• WHAT TO DO
Only the tail of the listing is wanted: the line containing "aos direitos políticos dos" and all after it, repeated exactly, pictures omitted.
++++ LISTED ENTRIES
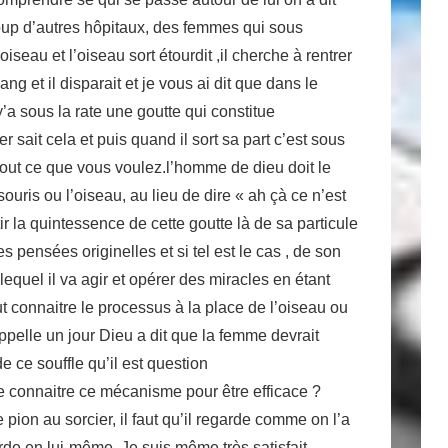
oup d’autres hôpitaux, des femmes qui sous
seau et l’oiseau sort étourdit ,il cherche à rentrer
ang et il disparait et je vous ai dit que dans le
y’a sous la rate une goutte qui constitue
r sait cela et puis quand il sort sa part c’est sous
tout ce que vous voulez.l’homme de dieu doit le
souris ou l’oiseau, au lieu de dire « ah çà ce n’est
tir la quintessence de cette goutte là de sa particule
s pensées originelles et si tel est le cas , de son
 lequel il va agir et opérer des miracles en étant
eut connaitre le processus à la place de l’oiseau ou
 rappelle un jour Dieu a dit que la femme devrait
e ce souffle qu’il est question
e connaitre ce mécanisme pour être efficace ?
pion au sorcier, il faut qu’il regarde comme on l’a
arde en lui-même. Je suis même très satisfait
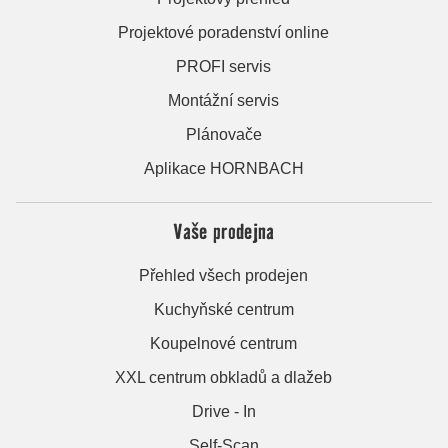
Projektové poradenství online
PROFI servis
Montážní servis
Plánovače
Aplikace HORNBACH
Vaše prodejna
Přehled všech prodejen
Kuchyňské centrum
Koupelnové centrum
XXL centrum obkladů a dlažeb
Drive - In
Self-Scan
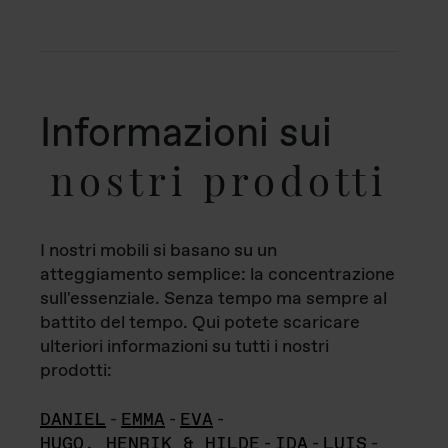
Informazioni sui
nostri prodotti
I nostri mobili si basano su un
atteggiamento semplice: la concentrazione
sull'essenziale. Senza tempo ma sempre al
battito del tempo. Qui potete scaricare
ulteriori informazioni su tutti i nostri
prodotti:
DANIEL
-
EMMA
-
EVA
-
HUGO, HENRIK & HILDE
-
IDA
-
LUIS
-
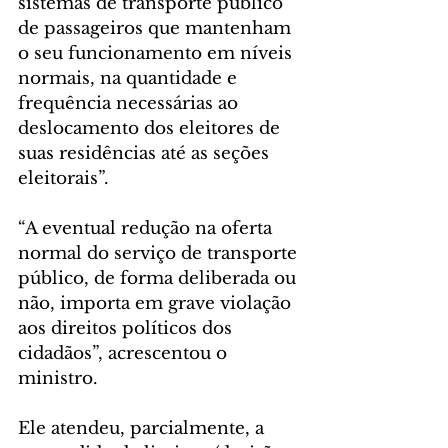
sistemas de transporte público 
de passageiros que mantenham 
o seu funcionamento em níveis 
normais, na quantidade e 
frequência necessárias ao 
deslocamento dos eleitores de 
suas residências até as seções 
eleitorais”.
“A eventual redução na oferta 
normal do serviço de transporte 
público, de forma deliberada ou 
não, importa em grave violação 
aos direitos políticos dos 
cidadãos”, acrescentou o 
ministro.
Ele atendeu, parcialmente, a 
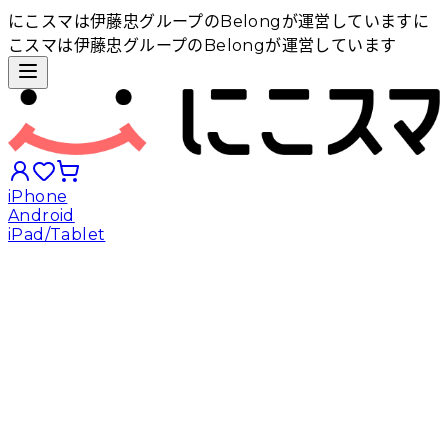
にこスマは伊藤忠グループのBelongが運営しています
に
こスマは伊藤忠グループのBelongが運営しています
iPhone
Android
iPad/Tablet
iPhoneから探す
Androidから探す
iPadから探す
++++++++
• SOLUTION FOR THIS TASK
aos direitos políticos dos 
cidadãos”, acrescentou o 
ministro.
Ele atendeu, parcialmente, a 
にこスマは伊藤忠グループのBelongが運営しています
に
こスマは伊藤忠グループのBelongが運営しています
iPhone
Android
iPad/Tablet
iPhoneから探す
Androidから探す
iPadから探す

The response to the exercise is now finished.